In the most literal sense, I was hoping for a warm, cloudless weekend that would allow us to take advantage of the pool at the Pasadena house. While the clouds did burn off in the afternoons, it was mostly pretty overcast and chilly. On Sunday morning, when Mike and I paid our friends Eileen and Ned a visit at their new house (affectionately dubbed “The Hobbit Hole”) in La Crescenta, it was actually raining. The misty rain, however, along with hot tea, coffee and oh-so-flaky pastries we picked up at Gio’s in Montrose, were the perfect backdrop against which to be introduced to Eileen and Ned’s quaint mountain cabin. The clouds also provided the perfect weather for sleeping in, napping, and just generally relaxing — something Mike, Tim, Jen and I took full advantage of during the entire weekend.

We must let go of the life we have planned, so we can accept the one that is waiting for us. — Joseph Campbell

Joseph Campbell has been a spirit guide throughout my entire journey with cancer, and these words have resonated with me for many years. This weekend was just another example of the gifts that are waiting when we are able to let go in the struggle to hold on to our hopes and dreams and accept what life is offering instead. In the case of this weekend, it was precious time with Tim and Jen, whom we don’t get to see nearly often enough.
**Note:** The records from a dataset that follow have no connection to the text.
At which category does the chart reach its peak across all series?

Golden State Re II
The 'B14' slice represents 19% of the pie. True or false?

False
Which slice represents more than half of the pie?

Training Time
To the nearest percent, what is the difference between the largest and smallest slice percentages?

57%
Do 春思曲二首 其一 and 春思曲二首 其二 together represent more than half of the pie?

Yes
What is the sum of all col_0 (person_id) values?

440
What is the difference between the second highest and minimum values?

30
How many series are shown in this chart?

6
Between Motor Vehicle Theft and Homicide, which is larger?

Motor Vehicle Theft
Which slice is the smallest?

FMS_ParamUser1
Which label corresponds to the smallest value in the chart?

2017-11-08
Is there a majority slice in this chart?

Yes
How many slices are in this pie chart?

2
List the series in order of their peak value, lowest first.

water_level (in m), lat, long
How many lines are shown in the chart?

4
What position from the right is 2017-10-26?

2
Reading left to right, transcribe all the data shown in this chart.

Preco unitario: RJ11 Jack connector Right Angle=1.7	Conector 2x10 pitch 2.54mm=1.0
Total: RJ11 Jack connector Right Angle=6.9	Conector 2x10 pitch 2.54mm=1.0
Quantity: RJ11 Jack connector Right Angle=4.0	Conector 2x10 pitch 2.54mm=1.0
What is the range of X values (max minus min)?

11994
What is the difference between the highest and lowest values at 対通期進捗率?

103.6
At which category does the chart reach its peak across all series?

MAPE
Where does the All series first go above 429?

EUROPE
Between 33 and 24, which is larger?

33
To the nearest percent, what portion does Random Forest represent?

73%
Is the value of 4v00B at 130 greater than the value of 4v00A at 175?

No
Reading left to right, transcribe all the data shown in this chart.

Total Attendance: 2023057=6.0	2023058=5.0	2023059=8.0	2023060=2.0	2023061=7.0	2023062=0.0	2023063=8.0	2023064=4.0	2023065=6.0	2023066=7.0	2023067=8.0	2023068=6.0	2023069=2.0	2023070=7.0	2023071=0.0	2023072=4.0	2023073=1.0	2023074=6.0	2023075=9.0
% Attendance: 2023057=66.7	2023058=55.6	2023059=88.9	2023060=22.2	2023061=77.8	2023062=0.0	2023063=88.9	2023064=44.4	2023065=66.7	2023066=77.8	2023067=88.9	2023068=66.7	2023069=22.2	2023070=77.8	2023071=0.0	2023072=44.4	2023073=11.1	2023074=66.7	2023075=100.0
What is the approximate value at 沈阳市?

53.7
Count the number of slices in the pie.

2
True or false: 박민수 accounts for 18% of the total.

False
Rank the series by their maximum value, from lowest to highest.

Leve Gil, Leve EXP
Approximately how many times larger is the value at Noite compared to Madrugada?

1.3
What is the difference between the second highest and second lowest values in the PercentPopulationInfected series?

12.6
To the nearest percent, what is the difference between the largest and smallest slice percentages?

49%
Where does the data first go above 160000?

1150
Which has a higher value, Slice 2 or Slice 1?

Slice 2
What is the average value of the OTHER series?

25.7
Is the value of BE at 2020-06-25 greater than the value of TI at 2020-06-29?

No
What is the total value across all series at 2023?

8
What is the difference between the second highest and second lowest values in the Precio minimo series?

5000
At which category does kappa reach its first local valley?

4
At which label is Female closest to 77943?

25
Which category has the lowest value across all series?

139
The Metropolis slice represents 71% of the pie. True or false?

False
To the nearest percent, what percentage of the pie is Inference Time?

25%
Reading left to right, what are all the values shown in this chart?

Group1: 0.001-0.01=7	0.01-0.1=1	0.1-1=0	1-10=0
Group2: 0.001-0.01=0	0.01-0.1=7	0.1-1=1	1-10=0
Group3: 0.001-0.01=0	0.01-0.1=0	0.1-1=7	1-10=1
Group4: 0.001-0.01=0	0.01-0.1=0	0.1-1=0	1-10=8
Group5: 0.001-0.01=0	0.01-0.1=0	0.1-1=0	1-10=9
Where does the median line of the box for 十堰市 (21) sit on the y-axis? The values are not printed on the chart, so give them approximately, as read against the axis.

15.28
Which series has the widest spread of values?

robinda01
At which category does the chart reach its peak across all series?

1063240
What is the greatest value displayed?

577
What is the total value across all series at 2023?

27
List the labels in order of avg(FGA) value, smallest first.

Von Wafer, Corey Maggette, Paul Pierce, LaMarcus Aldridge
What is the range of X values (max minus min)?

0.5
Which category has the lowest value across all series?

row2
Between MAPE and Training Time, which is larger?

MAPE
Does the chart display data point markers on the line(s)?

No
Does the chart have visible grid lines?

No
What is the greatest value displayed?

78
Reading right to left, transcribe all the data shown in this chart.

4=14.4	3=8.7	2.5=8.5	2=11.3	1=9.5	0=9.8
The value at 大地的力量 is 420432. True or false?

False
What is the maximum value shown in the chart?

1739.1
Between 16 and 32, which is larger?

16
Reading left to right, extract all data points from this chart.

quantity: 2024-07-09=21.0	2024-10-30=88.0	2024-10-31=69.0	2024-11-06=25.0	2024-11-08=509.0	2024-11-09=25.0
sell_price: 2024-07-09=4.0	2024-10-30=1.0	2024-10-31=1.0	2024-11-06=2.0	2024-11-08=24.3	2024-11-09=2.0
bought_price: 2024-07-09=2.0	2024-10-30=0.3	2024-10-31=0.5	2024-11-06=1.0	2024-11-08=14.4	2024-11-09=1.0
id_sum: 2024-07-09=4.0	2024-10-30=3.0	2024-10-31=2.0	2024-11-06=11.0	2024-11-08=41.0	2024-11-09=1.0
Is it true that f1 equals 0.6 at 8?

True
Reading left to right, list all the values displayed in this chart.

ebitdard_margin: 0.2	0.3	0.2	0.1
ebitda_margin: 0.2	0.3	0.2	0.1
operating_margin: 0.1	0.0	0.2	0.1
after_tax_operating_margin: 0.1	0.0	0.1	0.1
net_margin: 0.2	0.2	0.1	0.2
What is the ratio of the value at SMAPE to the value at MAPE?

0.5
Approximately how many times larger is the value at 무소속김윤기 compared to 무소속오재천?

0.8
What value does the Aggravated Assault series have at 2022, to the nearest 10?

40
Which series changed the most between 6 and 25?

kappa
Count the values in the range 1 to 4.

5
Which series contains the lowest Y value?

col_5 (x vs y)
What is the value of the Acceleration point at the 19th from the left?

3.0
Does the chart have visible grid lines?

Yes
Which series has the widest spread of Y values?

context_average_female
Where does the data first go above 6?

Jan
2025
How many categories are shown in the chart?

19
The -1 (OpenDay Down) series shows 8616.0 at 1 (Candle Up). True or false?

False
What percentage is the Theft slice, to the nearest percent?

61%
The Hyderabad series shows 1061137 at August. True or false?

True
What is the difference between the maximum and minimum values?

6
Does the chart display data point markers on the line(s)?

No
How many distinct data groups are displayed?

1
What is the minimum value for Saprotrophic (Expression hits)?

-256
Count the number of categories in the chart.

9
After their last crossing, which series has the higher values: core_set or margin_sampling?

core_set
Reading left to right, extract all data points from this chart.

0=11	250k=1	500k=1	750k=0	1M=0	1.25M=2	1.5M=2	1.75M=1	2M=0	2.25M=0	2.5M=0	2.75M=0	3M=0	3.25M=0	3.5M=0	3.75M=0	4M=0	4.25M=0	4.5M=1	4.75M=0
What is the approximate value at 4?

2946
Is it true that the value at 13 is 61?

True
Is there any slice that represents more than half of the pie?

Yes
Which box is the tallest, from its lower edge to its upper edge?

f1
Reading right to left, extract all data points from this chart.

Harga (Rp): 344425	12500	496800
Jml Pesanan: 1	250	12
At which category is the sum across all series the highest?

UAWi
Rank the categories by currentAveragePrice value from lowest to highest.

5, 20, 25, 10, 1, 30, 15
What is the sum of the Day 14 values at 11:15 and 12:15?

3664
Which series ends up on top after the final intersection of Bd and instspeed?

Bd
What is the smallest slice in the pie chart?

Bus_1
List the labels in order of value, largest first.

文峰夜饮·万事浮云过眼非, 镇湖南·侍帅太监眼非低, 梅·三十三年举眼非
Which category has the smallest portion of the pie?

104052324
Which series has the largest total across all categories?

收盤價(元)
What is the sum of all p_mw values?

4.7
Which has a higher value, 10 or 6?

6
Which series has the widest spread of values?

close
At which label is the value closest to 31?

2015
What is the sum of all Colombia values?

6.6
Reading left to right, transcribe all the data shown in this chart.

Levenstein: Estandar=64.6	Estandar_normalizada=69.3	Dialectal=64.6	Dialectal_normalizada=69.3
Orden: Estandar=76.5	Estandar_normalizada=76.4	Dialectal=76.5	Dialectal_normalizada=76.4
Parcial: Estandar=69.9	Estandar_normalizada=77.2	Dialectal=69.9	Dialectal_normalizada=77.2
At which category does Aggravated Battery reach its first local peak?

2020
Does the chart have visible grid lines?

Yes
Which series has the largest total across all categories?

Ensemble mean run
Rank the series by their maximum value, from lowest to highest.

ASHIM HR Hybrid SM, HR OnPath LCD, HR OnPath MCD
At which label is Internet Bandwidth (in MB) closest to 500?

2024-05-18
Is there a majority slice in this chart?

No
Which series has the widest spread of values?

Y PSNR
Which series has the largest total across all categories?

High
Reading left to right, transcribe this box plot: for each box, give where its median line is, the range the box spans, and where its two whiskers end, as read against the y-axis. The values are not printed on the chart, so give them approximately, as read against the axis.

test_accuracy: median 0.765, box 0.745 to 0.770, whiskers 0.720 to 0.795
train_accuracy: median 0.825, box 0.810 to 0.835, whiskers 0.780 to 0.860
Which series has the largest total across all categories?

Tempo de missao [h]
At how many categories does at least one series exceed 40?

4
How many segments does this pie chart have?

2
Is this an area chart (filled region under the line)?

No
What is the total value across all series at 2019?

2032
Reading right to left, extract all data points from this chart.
Interesting conversations about healthcare and food policy, hilarious stories about the antics, trials and tribulations of Jen’s fourth-grade students, and laughter over our fumbling attempts to deliver prompts in a game of Taboo.

We do not remember the days. We remember the moments.

Here are a few of the moments I’ll remember and treasure from this weekend:

  • Sitting with Mike, Eileen and Ned in The Hobbit Hole eating a crumbly, not-too-sweet, coffee-cake muffin, drinking a ginger hot tea and petting the kitty, Ginger.
  • Taking a sunset walk with Mike on a peaceful dirt path lined by mature trees.
  • Looking out toward the mountains from the patio with Mike and Tim sitting close by.
  • Gazing at Van Gogh’s Portrait of a Peasant during our visit to the Norton Simon Museum.
  • Enjoying a late-night donut meet-up in Eagle Rock with our friends Jeff and Ana.
  • Preparing a simple-but-satisfying meal of grilled kabobs and rice with Mike, Tim and Jen.
  • Lying in bed reading in the late afternoon sun and waking up an hour and a half later from a delicious nap.

We are SO grateful to our friend, Ted, and his parents, Gari and Ellen, for making this little staycation possible for us. It was the perfect location — not too far from home to make the drive uncomfortable for me, but far enough to make it feel like a real holiday-weekend getaway. I’ve loved the Merendino/Williams Pasadena home ever since Ted first introduced me to it in college, and it made for the just the change of scenery I needed to escape from purgatory for the weekend.